CPhI Online

- Research & Development

FDA approves first and only medicine in a new class of acute treatment for migraine

15 Oct 2019

The approval of Eli Lilly's Reyvow represents the first new class of acute migraine treatment approved by the FDA in more than two decades.

Eli Lilly has announced that the FDA has approved Reyvow (lasmiditan), an oral medication for the acute treatment of migraine, with or without aura, in adults. Reyvow has a unique mechanism of action and is the first and only FDA-approved medicine in a new class of acute treatment for migraine (serotonin (5-HT)1F receptor agonists).

"Millions of people with migraine face an ongoing battle with the unresolved pain and symptoms of a migraine attack. There is a substantial unmet need for new acute treatments for migraine, like Reyvow, which is why we are proud of this approval and Lilly's continuing contribution to the migraine community," said Gudarz Davar, vice president, neurology development, Lilly Bio-Medicines. "New expectations have been set in migraine care; pain freedom is now the treatment goal for people living with migraine and those who treat them. At Lilly, we are pioneering innovative medicines to provide new options for patients with migraine."

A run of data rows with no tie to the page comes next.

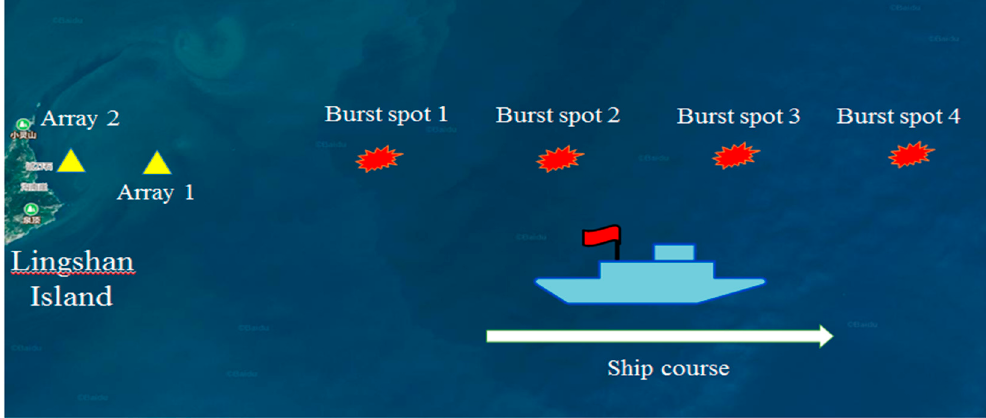
Figure 11. Navigation trajectory of the experimental ship and localization of the receiving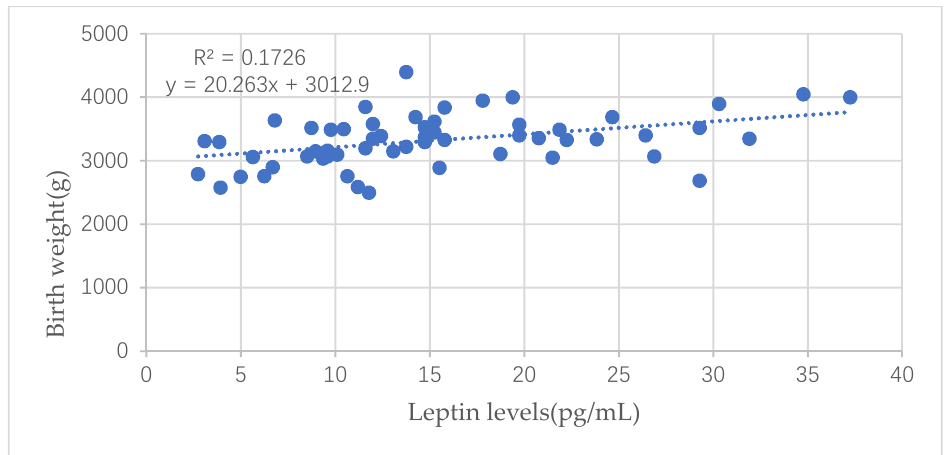
3012.9R² = 0.1726 y = 20.263x +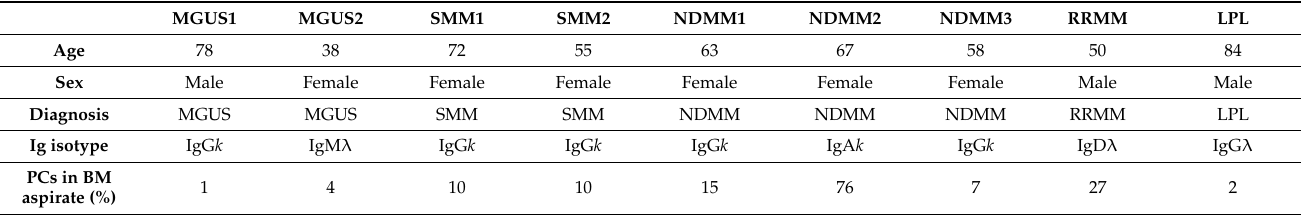
Table 1. Patient demographics and clinical characteristics. FC: flow cytometry, sFLC: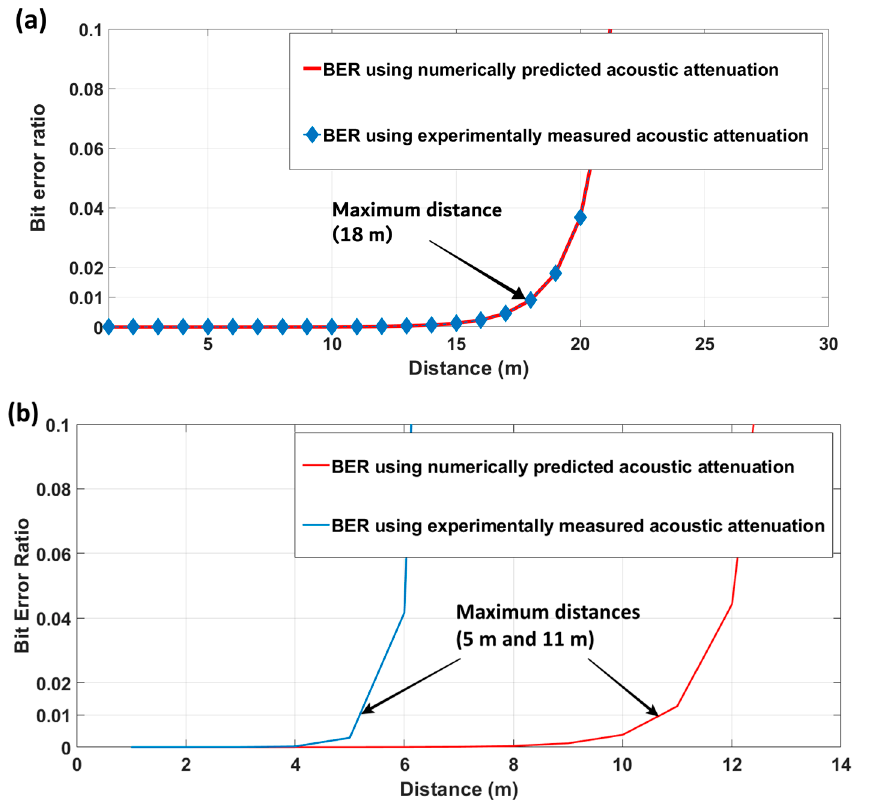
Figure 12. Acoustic data communication reliability along ( a ) exposed and ( b ) buried MDPE pipes.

Consistent with the FDA's guidance, Lilly conducted a human abuse potential assessment; as part of that assessment, therapeutic doses of Revow were associated with less drug liking when compared to alprazolam, but more than placebo. The recommended controlled substance classification for Reyvow is currently under review by the Drug Enforcement Administration (DEA) and is expected within 90 days of the FDA approval, after which Reyvow will be available to patients in retail pharmacies.

"As a physician who specializes in the treatment of migraine and headache disorders, I commonly treat patients who are looking for acute treatment options that offer the chance for pain freedom during migraine attacks. This approval is especially significant because migraine pain is so often severe and incapacitating," said Jan Brandes, assistant clinical professor, Department of Neurology, Vanderbilt University. "With new science comes new hope. Considering up to 40% of people with migraine do not get adequate responses from their initial acute treatment prescription, having a new and novel option like REYVOW is an important development for physicians and the patients we treat."

The New Drug Application (NDA) for Reyvow included data from two Phase III single-attack studies (SAMURAI and SPARTAN), which evaluated the safety and efficacy of Reyvow for the acute treatment of migraine in adults. Both studies met the efficacy endpoints of pain freedom and freedom from most bothersome symptom (MBS; patient selected from nausea, sensitivity to light, or sensitivity to sound) at two hours following administration of Reyvow in comparison to placebo. Treatment emergent adverse events were generally mild to moderate and the most frequent included dizziness, fatigue, paresthesia (tingling or numbing sensation on the skin), sedation (sleepiness or drowsiness), nausea and/or vomiting and muscle weakness.

The Reyvow Phase III development program, including the open-label GLADIATOR study, involved more than 4,000 patients and the treatment of more than 20,000 migraine attacks.

"For over 25 years, Lilly has been committed to helping people affected by disabling headache disorders, investigating more than a dozen different compounds," said Patrik Jonsson, senior vice president and president, Lilly Bio-Medicines. "The approval of Reyvow is an exciting development for patients and physicians seeking the potential for pain freedom when a migraine attack happens."